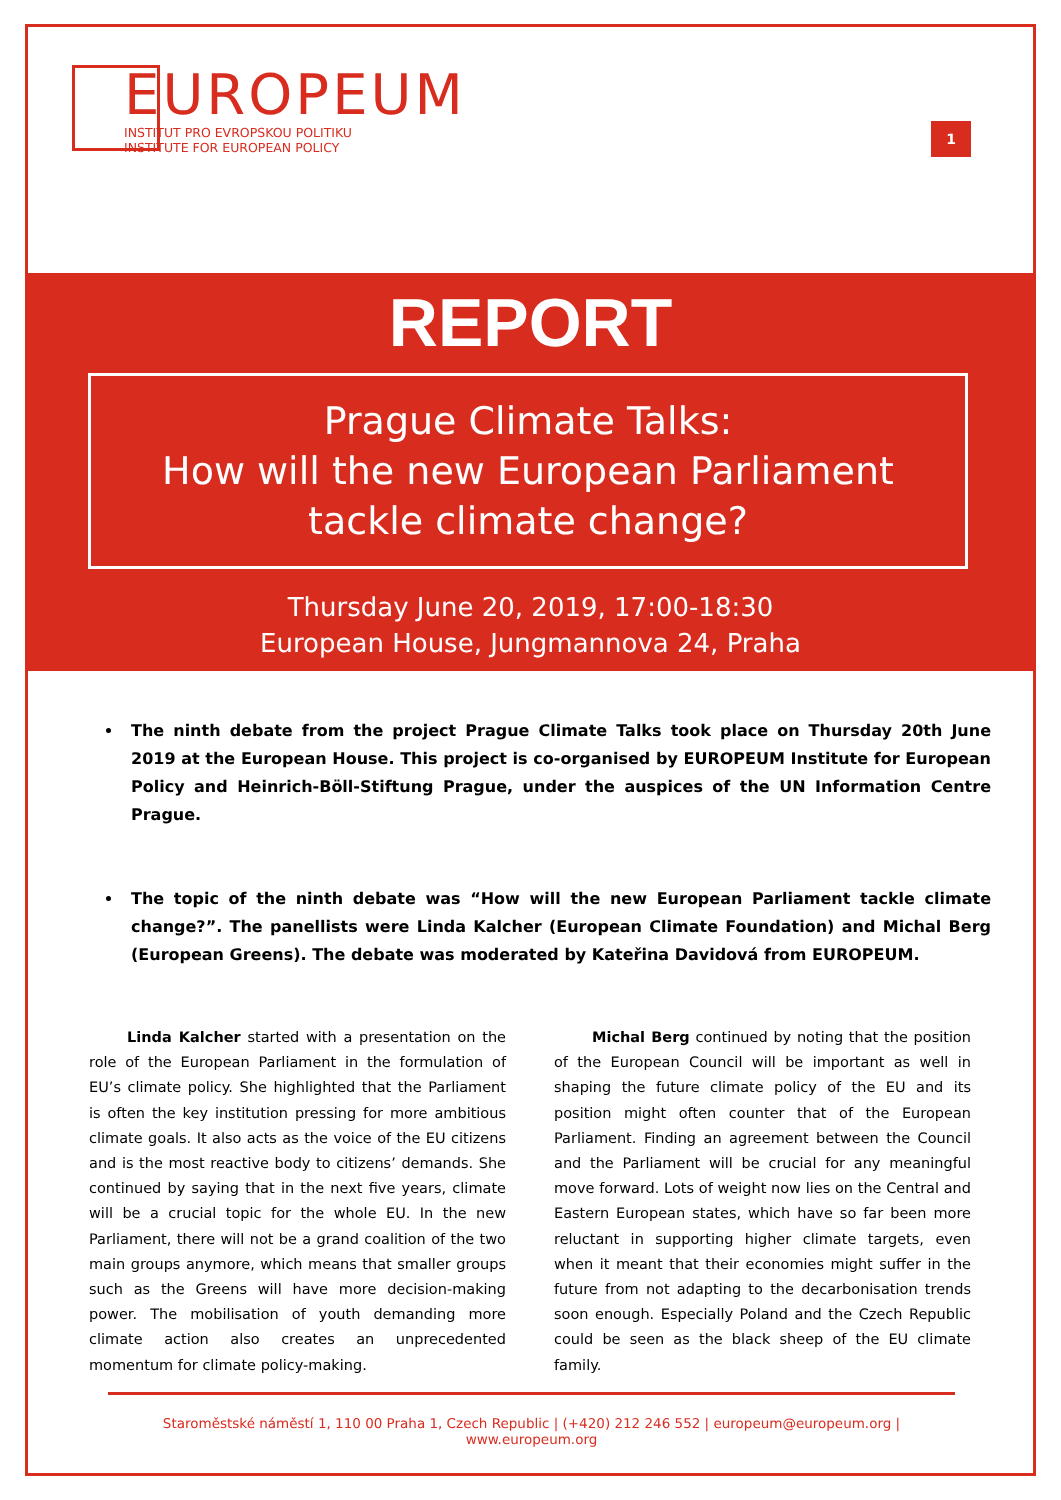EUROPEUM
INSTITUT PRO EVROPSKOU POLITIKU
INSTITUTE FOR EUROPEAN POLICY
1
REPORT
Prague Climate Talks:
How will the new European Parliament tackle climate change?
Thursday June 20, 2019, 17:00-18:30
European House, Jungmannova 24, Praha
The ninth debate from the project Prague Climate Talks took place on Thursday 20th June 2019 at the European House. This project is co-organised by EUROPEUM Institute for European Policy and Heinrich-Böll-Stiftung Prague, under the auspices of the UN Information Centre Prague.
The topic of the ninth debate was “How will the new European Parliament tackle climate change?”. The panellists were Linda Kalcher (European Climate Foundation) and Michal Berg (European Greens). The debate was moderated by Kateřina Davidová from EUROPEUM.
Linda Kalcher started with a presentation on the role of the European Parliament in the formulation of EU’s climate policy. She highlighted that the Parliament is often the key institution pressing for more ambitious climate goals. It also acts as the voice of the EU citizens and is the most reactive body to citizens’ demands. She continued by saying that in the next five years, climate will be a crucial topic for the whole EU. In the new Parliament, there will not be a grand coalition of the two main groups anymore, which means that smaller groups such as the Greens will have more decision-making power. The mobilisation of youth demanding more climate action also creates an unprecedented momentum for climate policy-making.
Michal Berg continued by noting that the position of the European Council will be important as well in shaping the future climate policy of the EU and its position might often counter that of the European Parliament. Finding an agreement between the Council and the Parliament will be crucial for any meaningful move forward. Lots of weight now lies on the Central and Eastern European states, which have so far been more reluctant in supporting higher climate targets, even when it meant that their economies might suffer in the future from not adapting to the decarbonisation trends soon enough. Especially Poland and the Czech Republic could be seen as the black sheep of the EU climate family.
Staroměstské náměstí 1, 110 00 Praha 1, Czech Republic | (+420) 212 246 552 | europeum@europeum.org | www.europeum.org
---
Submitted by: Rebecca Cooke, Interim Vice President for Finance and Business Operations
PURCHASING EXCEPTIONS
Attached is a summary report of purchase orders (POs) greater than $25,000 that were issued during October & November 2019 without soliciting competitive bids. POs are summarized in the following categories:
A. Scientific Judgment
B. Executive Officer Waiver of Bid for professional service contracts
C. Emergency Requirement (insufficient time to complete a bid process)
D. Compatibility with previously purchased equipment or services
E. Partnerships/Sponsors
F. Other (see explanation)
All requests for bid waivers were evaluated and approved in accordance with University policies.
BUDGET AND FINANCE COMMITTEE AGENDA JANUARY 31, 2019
==
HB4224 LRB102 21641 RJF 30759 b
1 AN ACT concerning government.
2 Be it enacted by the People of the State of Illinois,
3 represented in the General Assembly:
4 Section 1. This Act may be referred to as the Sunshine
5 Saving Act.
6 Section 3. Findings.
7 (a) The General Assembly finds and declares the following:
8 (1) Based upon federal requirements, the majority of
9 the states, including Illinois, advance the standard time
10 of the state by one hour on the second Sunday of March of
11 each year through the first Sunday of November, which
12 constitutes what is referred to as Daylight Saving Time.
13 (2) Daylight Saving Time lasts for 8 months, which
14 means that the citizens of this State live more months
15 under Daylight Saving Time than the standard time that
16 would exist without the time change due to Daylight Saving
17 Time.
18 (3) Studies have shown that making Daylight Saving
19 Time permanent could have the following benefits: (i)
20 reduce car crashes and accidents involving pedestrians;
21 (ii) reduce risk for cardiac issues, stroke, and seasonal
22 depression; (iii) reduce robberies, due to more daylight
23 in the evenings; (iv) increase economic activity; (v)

» REQUIRED WORK
Look back at the entries above and repeat, unchanged, every line from the line holding "5 Saving Act." through the line holding "23 in the evenings;".

» THE ANSWER
5 Saving Act.
6 Section 3. Findings.
7 (a) The General Assembly finds and declares the following:
8 (1) Based upon federal requirements, the majority of
9 the states, including Illinois, advance the standard time
10 of the state by one hour on the second Sunday of March of
11 each year through the first Sunday of November, which
12 constitutes what is referred to as Daylight Saving Time.
13 (2) Daylight Saving Time lasts for 8 months, which
14 means that the citizens of this State live more months
15 under Daylight Saving Time than the standard time that
16 would exist without the time change due to Daylight Saving
17 Time.
18 (3) Studies have shown that making Daylight Saving
19 Time permanent could have the following benefits: (i)
20 reduce car crashes and accidents involving pedestrians;
21 (ii) reduce risk for cardiac issues, stroke, and seasonal
22 depression; (iii) reduce robberies, due to more daylight
23 in the evenings; (iv) increase economic activity; (v)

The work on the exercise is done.